May I rant for a little bit?
There has been a storm brewing in the right-wing blogs, with Michelle Malkin leading the charge, over the winning design for the memorial that will be built in honor of the passengers and crew who died in United Airlines Flight 93, which crashed in a Pennsylvania field on Sept. 11, 2001 after its passengers wrestled control of the plane from its hijackers.
The winning design is a semi-circle of maple trees, whose leaves will turn red during the fall. Critics immediately seized upon the fact that the semi-circle of red-leafed maple trees eerily resembles the Muslim Crescent, which can be seen on the national flag of Turkey. Blogger Zombie produced this animation which illustrates the similarities. And the proposed name of the memorial, Crescent of Embrace, did not make things any better.
Other bloggers disagreed, most notably my fellow cat fancier and blog friend Sissy Willis. Perhaps the whole thing has gotten a little out of hand, although as a blog commenter at Captain's Quarters pointed out, architects take a daily bath in symbolism; everything they design has known symbolic elements in its form.
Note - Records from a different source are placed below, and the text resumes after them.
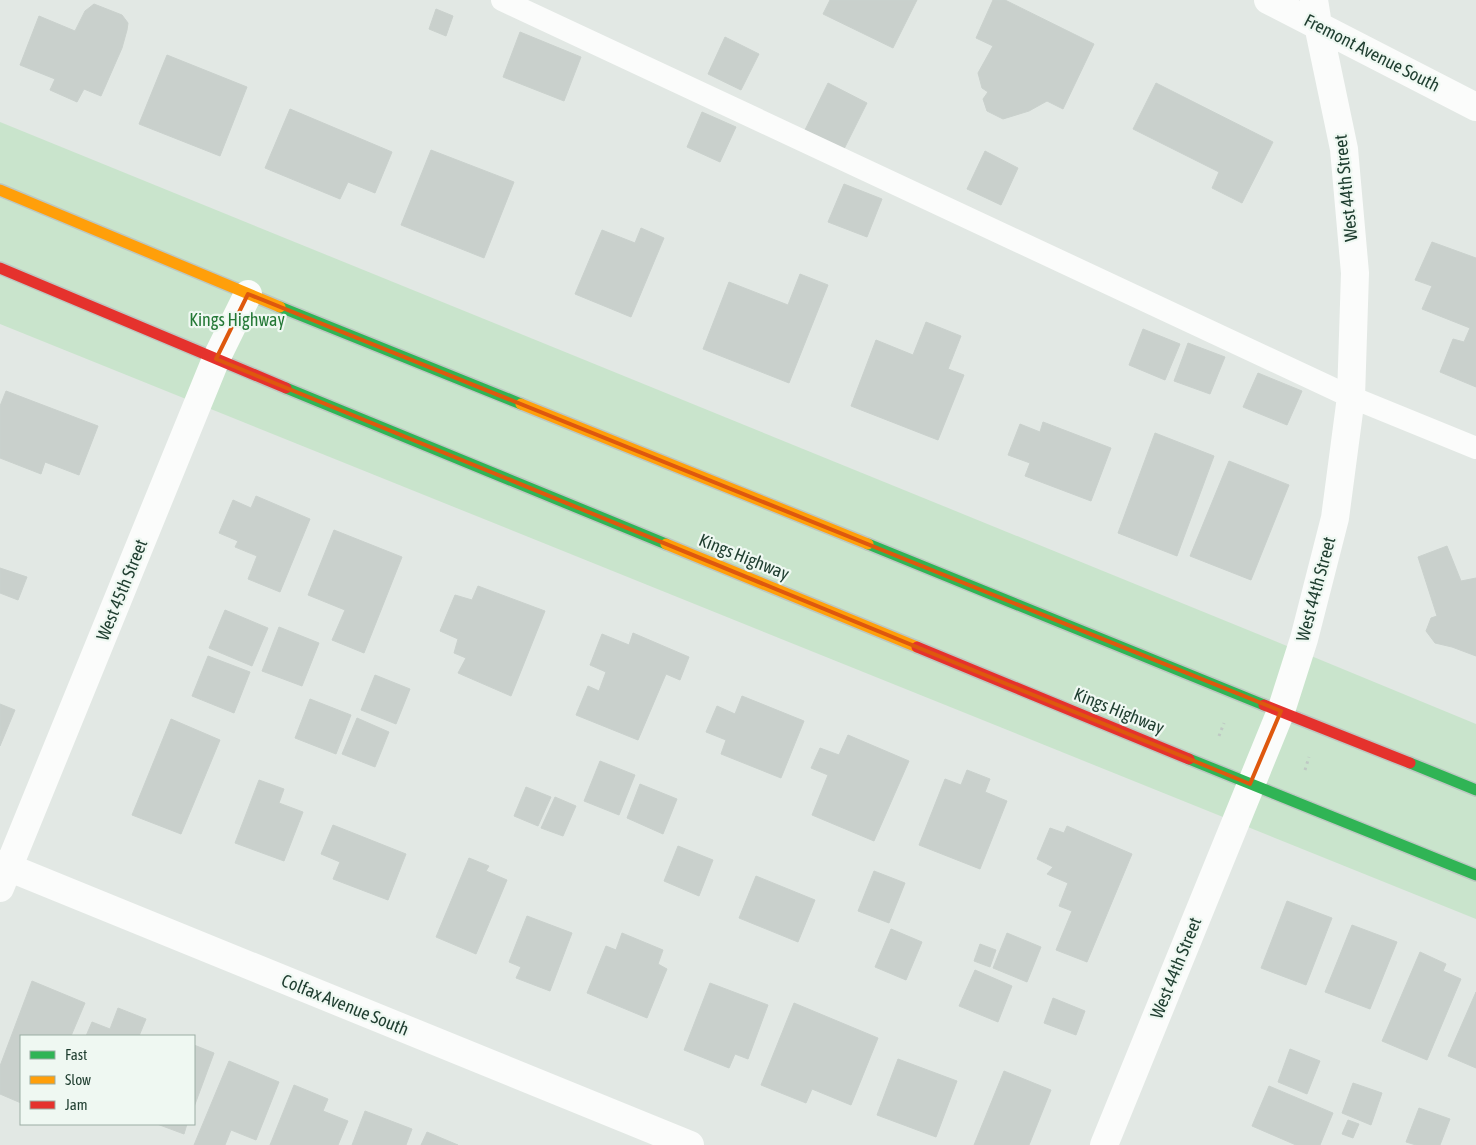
<svg xmlns="http://www.w3.org/2000/svg" width="1476" height="1145" font-family="'Asap Condensed',sans-serif">
  <style>
    .green { fill: #c9e4cc }
    .building { fill: #c9d0cc; stroke: #cad1cd }
    .lines { fill: none; stroke-linecap: round; stroke-linejoin: round }
    .fast-casing { stroke: #bdc8c2; stroke-width: 14 }
    .slow-casing { stroke: #bdc8c2; stroke-width: 14 }
    .jam-casing { stroke: #bdc8c2; stroke-width: 14 }
    .path { stroke: #bfc9c4; stroke-width: 3; stroke-dasharray: 2.5 4; stroke-linecap: butt }
    .lane { stroke: #fbfcfb; stroke-width: 22 }
    .street { stroke: #fbfcfb; stroke-width: 28 }
    .fast { stroke: #30b455; stroke-width: 11 }
    .slow { stroke: #ff9f0a; stroke-width: 11 }
    .jam { stroke: #e5322d; stroke-width: 11 }
    .marked { fill: none; stroke: #de580e; stroke-width: 4; stroke-linejoin: round }
    .labels { text-anchor: middle; stroke-width: 4.5; stroke-linejoin: round; paint-order: stroke }
    .street-label { font-size: 18px; fill: #1e3d2f; stroke: #eff8f2 }
    .park-label { font-size: 18px; fill: #247836; stroke: #eff8f2 }
  </style>
  <rect width="100%" height="100%" fill="#e2e8e4"/>
  <path class="green" d="M 0,122 L 1270,639 L 1476,724 L 1476,919 L 0,324 Z"/>
  <path class="building" d="M 830,0 L 917,0 L 893,48 L 823,14 Z
    M 993,0 L 1005,0 L 1094,44 L 1063,109 L 1047,101 L 1029,111 L 1003,119 L 987,111 L 983,99 L 988,92 L 982,88 L 978,73 L 993,46 L 976,38 Z
    M 94,4 L 122,15 L 128,23 L 127,30 L 122,48 L 101,96 L 84,89 L 77,102 L 50,90 L 55,79 L 20,65 L 39,16 L 75,31 L 85,11 Z
    M 436,9 L 453,16 L 446,36 L 429,29 Z
    M 520,32 L 581,57 L 564,101 L 503,77 Z
    M 725,37 L 759,54 L 741,90 L 708,74 Z
    M 167,55 L 247,87 L 220,156 L 139,124 Z
    M 828,83 L 867,103 L 844,149 L 805,130 Z
    M 1156,83 L 1273,142 L 1242,203 L 1212,188 L 1219,172 L 1133,129 Z
    M 290,109 L 392,152 L 375,193 L 348,182 L 340,199 L 265,168 Z
    M 702,112 L 736,127 L 720,162 L 687,147 Z
    M 431,150 L 514,182 L 484,258 L 401,225 Z
    M 985,151 L 1018,168 L 1001,205 L 967,189 Z
    M 844,184 L 882,199 L 867,237 L 828,222 Z
    M 641,228 L 664,238 L 631,317 L 575,294 L 602,230 L 635,243 Z
    M 1432,242 L 1476,258 L 1476,387 L 1440,372 L 1453,339 L 1464,342 L 1470,328 L 1422,309 L 1432,286 L 1415,280 Z
    M 800,274 L 828,285 L 789,383 L 703,349 L 729,282 L 788,305 Z
    M 926,322 L 961,336 L 948,369 L 964,375 L 938,440 L 851,406 L 876,340 L 913,355 Z
    M 1143,329 L 1180,344 L 1165,380 L 1129,365 Z
    M 1188,343 L 1225,357 L 1210,394 L 1174,381 Z
    M 1258,373 L 1302,391 L 1287,425 L 1243,407 Z
    M 6,391 L 98,426 L 79,475 L 45,462 L 41,474 L 0,458 L 0,406 Z
    M 1043,422 L 1111,448 L 1091,501 L 1025,476 L 1030,463 L 1008,455 L 1020,424 L 1040,432 Z
    M 1155,433 L 1214,456 L 1177,556 L 1118,533 Z
    M 1229,461 L 1289,485 L 1251,580 L 1190,556 Z
    M 256,496 L 310,519 L 280,592 L 248,579 L 257,556 L 235,547 L 238,541 L 219,533 L 233,500 L 251,508 Z
    M 334,530 L 402,557 L 364,653 L 332,640 L 345,610 L 308,595 Z
    M 1447,546 L 1461,581 L 1476,578 L 1476,656 L 1452,647 L 1435,643 L 1426,631 L 1431,618 L 1437,616 L 1418,557 Z
    M 0,568 L 27,577 L 18,600 L 0,593 Z
    M 478,586 L 545,611 L 511,696 L 458,673 L 466,658 L 454,653 L 458,639 L 440,631 L 455,595 L 472,600 Z
    M 225,610 L 268,628 L 252,666 L 209,648 Z
    M 279,627 L 319,643 L 302,686 L 262,671 Z
    M 633,633 L 689,657 L 680,680 L 666,674 L 638,740 L 576,715 L 588,686 L 599,691 L 606,672 L 590,665 L 602,634 L 629,645 Z
    M 208,656 L 250,672 L 234,713 L 192,696 Z
    M 375,675 L 410,689 L 396,724 L 361,710 Z
    M 742,696 L 804,721 L 781,778 L 721,754 L 726,740 L 706,732 L 717,706 L 735,714 Z
    M 310,699 L 351,715 L 336,754 L 295,738 Z
    M 0,704 L 15,710 L 0,746 Z
    M 357,718 L 389,732 L 375,767 L 342,754 Z
    M 171,719 L 220,740 L 181,834 L 132,815 Z
    M 848,735 L 909,761 L 874,841 L 812,815 L 828,775 L 811,768 L 820,748 L 839,755 Z
    M 600,761 L 635,775 L 619,815 L 584,801 Z
    M 967,770 L 990,779 L 985,792 L 1007,801 L 980,869 L 919,845 L 945,779 L 961,785 Z
    M 259,780 L 284,789 L 279,803 L 303,812 L 284,861 L 235,843 Z
    M 640,784 L 677,799 L 663,834 L 627,818 Z
    M 526,787 L 551,797 L 538,826 L 514,816 Z
    M 555,797 L 576,806 L 563,836 L 541,828 Z
    M 333,825 L 406,854 L 388,900 L 333,879 L 340,862 L 321,854 Z
    M 1067,826 L 1132,854 L 1087,962 L 1056,950 L 1072,911 L 1059,906 L 1068,883 L 1047,874 L 1053,867 L 1037,859 L 1050,828 L 1064,833 Z
    M 678,846 L 713,860 L 699,896 L 664,881 Z
    M 469,858 L 489,866 L 486,871 L 507,880 L 476,954 L 436,937 Z
    M 874,871 L 905,883 L 889,923 L 858,911 Z
    M 756,876 L 815,900 L 798,942 L 739,918 Z
    M 1287,901 L 1332,918 L 1306,985 L 1261,968 Z
    M 527,916 L 572,933 L 550,991 L 516,978 L 521,967 L 509,962 Z
    M 1352,925 L 1397,942 L 1370,1009 L 1325,992 Z
    M 891,929 L 922,942 L 906,980 L 875,967 Z
    M 622,933 L 663,950 L 658,964 L 667,969 L 647,1018 L 587,993 L 606,946 L 616,950 Z
    M 1007,933 L 1041,947 L 1027,982 L 993,968 Z
    M 980,944 L 996,950 L 990,967 L 974,961 Z
    M 1420,952 L 1446,964 L 1443,971 L 1461,979 L 1427,1060 L 1382,1041 Z
    M 975,970 L 1012,986 L 998,1022 L 959,1006 Z
    M 32,981 L 85,1003 L 71,1036 L 21,1036 L 21,1103 L 0,1094 L 0,1066 Z
    M 710,983 L 768,1005 L 748,1059 L 735,1054 L 729,1068 L 684,1050 Z
    M 1476,992 L 1476,1068 L 1448,1056 Z
    M 1053,998 L 1085,1011 L 1076,1035 L 1044,1023 Z
    M 794,1003 L 878,1038 L 851,1105 L 812,1089 L 806,1103 L 761,1085 Z
    M 118,1008 L 146,1019 L 139,1036 L 86,1036 L 92,1022 L 110,1029 Z
    M 194,1045 L 214,1053 L 194,1107 Z
    M 1290,1049 L 1320,1061 L 1307,1094 L 1278,1082 Z
    M 898,1059 L 957,1081 L 936,1137 L 877,1115 Z
    M 229,1061 L 279,1082 L 256,1140 L 231,1130 L 225,1145 L 194,1145 Z
    M 1004,1071 L 1051,1090 L 1029,1145 L 974,1145 Z
    M 1353,1083 L 1382,1093 L 1371,1125 L 1342,1113 Z
    M 294,1085 L 328,1099 L 323,1111 L 348,1121 L 338,1145 L 270,1145 Z
    M 1269,1086 L 1333,1113 L 1320,1145 L 1296,1145 L 1252,1126 Z
    M 1419,1108 L 1450,1119 L 1440,1145 L 1416,1145 L 1406,1142 Z
    M 365,1111 L 412,1129 L 406,1145 L 352,1145 Z
    M 1348,1120 L 1359,1124 L 1353,1138 L 1342,1134 Z
    M 157,1124 L 187,1124 L 184,1134 Z
    M 427,1132 L 458,1145 L 421,1145 Z"/>
  <g class="lines">
    <g class="fast-casing">
      <path id="fast" d="M 280,307 L 521,404
        M 286,388 L 666,544
        M 868,544 L 1264,705
        M 1189,759 L 1476,875
        M 1410,763 L 1476,790"/>
    </g>
    <g class="slow-casing">
      <path id="slow" d="M 0,190 L 280,307
        M 521,404 L 868,544
        M 666,544 L 917,647"/>
    </g>
    <g class="jam-casing">
      <path id="jam" d="M 0,268 L 286,388
        M 917,647 L 1189,759
        M 1264,705 L 1410,763"/>
    </g>
    <path class="path" d="M 1219,736 L 1224,723
      M 1305,770 L 1309,757"/>
    <path class="lane" d="M 502,0 L 1351,397 L 1476,448"/>
    <path class="street" d="M 1268,0 L 1476,107
      M 0,864 L 690,1145
      M 0,888 L 216,359 L 248,294
      M 1104,1145 L 1281,711 L 1304,639 L 1335,518 L 1351,397 L 1355,273 L 1344,149 L 1318,25 L 1314,0"/>
    <use href="#fast" class="fast"/>
    <use href="#slow" class="slow"/>
    <use href="#jam" class="jam"/>
  </g>
  <path class="marked" d="M 248,294 L 1281,711 L 1250,784 L 216,359 Z"/>
  <g class="labels">
    <g class="street-label">
      <text transform="translate(1372 53) rotate(27)" y="6">Fremont Avenue South</text>
      <text transform="translate(1346 188) rotate(-96)" y="6">West 44th Street</text>
      <text transform="translate(744 557) rotate(22)" y="6">Kings Highway</text>
      <text transform="translate(1316 589) rotate(-75)" y="6">West 44th Street</text>
      <text transform="translate(122 590) rotate(-68)" y="6">West 45th Street</text>
      <text transform="translate(1119 711) rotate(22)" y="6">Kings Highway</text>
      <text transform="translate(1176 968) rotate(-68)" y="6">West 44th Street</text>
      <text transform="translate(345 1005) rotate(22)" y="6">Colfax Avenue South</text>
    </g>
    <g class="park-label">
      <text x="237" y="326">Kings Highway</text>
    </g>
  </g>
  <rect x="20" y="1035" width="175" height="90" fill="#eff8f2" stroke="#9bada4"/>
  <rect x="30" y="1051" width="25" height="8" fill="#30b455" stroke="#9bada4"/>
  <text x="65" y="1060" font-size="15" fill="#1e3d2f">Fast</text>
  <rect x="30" y="1076" width="25" height="8" fill="#ff9f0a" stroke="#9bada4"/>
  <text x="65" y="1085" font-size="15" fill="#1e3d2f">Slow</text>
  <rect x="30" y="1101" width="25" height="8" fill="#e5322d" stroke="#9bada4"/>
  <text x="65" y="1110" font-size="15" fill="#1e3d2f">Jam</text>
</svg>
What bothers me about all this is that we can't simply have a memorial that commemorates an event, or pays homage to those who died bravely. No, we must sympathize, we must "embrace." Why on earth would we want to embrace the ideology or the memory of the hijackers who caused the deaths of these innocent civilians? I love the people of the Middle East as I do all mankind, and I pray for their welfare and for their deliverance from religious and societal bondage. But I have no desire to "embrace" the 9/11 hijackers' way of life, nor its nihilistic death cult of a religion, no matter how much I may like hummus and pita bread or doe-eyed Arab beauties.
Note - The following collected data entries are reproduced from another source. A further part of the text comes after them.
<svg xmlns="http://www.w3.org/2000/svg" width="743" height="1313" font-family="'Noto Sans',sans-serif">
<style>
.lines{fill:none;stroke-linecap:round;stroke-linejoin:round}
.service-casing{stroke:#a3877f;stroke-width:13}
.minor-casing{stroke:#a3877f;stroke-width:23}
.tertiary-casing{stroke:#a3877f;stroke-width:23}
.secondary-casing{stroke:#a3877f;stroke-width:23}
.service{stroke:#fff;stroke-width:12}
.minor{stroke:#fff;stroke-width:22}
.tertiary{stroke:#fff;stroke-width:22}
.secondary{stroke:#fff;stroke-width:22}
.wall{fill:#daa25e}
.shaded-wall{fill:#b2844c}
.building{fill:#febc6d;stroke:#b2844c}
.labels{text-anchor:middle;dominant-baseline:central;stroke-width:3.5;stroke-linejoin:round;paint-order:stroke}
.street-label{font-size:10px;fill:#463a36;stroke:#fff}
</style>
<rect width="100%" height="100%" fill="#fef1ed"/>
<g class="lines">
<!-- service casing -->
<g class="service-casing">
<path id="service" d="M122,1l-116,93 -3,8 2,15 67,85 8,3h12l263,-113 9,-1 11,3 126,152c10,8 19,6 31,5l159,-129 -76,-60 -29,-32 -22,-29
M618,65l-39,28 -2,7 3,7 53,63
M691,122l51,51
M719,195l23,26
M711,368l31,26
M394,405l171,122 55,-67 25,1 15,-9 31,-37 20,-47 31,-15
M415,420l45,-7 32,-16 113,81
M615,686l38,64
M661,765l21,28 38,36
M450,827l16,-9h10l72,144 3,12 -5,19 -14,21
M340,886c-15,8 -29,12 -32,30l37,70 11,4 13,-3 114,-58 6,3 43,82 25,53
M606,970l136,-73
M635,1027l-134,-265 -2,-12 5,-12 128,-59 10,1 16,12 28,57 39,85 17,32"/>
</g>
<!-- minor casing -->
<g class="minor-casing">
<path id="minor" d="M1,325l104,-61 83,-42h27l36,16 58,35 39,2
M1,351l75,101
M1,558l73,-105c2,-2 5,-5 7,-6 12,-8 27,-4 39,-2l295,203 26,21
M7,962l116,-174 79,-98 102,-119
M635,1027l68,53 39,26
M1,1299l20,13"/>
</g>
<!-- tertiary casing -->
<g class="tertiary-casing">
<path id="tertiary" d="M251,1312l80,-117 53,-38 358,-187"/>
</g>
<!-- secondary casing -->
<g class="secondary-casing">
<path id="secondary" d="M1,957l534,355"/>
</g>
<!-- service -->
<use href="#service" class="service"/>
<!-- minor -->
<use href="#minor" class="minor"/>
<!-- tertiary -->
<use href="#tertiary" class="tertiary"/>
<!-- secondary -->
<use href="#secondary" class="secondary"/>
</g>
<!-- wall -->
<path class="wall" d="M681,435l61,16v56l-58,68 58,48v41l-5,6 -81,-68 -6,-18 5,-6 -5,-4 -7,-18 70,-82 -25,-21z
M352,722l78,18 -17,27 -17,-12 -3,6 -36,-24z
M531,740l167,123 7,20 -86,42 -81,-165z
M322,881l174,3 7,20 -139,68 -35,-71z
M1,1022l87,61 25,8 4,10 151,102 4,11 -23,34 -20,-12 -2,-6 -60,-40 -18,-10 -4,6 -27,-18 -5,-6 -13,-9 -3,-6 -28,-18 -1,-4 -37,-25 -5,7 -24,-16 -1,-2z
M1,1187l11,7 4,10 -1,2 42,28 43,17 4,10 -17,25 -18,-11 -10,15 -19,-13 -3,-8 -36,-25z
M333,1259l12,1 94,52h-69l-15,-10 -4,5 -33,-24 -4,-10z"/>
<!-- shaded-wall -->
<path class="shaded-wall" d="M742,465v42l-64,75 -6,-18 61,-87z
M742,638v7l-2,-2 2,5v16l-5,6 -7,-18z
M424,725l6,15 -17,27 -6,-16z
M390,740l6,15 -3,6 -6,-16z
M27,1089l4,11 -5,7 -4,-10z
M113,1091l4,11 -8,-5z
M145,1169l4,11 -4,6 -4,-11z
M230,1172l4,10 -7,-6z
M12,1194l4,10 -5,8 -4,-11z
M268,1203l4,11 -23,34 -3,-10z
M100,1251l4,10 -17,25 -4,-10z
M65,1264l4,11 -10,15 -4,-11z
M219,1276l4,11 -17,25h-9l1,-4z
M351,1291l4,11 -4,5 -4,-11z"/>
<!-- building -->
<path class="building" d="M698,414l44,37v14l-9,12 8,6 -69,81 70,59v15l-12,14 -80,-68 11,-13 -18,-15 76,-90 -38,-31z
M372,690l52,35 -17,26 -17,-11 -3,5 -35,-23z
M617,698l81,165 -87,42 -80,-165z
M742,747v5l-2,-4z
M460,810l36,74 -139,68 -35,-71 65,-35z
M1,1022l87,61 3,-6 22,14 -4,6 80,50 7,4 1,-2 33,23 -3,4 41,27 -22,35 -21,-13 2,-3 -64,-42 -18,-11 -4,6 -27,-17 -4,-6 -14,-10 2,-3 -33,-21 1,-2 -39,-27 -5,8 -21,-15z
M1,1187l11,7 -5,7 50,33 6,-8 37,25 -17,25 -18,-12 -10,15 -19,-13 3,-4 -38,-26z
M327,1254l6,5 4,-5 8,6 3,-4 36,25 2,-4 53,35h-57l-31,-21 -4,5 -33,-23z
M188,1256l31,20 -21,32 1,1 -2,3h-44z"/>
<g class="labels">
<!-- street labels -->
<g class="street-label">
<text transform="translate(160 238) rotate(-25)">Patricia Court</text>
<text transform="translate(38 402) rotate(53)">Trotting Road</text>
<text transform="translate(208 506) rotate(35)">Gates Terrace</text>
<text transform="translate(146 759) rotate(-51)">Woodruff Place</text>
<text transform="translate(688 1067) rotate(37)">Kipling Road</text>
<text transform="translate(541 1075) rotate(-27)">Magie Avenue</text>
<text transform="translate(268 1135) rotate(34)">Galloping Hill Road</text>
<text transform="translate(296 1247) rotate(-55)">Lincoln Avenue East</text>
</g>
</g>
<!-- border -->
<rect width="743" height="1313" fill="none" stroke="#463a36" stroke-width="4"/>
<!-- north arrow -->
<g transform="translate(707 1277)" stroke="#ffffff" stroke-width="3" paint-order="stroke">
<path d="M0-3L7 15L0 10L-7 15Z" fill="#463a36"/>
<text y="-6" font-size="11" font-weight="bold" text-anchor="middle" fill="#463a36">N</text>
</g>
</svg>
I don't know how we did it, but somehow Oklahoma City escaped foolish post-modern cultural relativism and managed to build a memorial to the 168 Murrah Building bombing victims that did not blame the US government, or attempt to show how we have mistreated natives and minorities over the course of our nation's existence.
But the September 11th people just can't seem to get things right. First they had to kill the proposal for a statue commemorating the famous photo of three NYC firemen raising the American flag because the firemen weren't "red and yellow, black and white." Nope -- can't portray three "white" people standing within 18 inches of each other - that would be discrimination. Then they planned to build a "why they hate us" pavilion on the remains of the World Trade Center, which explored the inequities of mankind and the exploitation of various peoples throughout history, naturally culminating with the exploitation of other cultures by the Christian West. And now this. God help us all.
Of course CAIR (the Council for American-Islamic Relations) has to go and make things worse by issuing a clumsy defense of the proposed memorial, describing it as "a memorial to those aboard a plane that crashed in Pennsylvania." Crashed. Not "hijacked by terrorists" - crashed. If that is the way that Islamic special interest groups want flight 93 to be memorialized -- a complete white-washing of the fact that Islamic radicals caused the "crash" -- then we have much more serious problems on our hands than just the shape of the memorial.
If you want to make your voice heard, you can contact the Gail Norton, Secretary of the US Department of the Interior, who must issue final approval for the memorial. Michelle Malkin has provided the contact information:
Her email: gale_norton@ios.doi.gov.
Her phone: 202 208-7351.
Her mailing address: Department of Interior 1849 C St, NW, Washington DC 20240.
UPDATE: via Michelle Malkin's blog, the AP is now reporting that the memorial will be redrawn by its designer in order to "satisfy critics."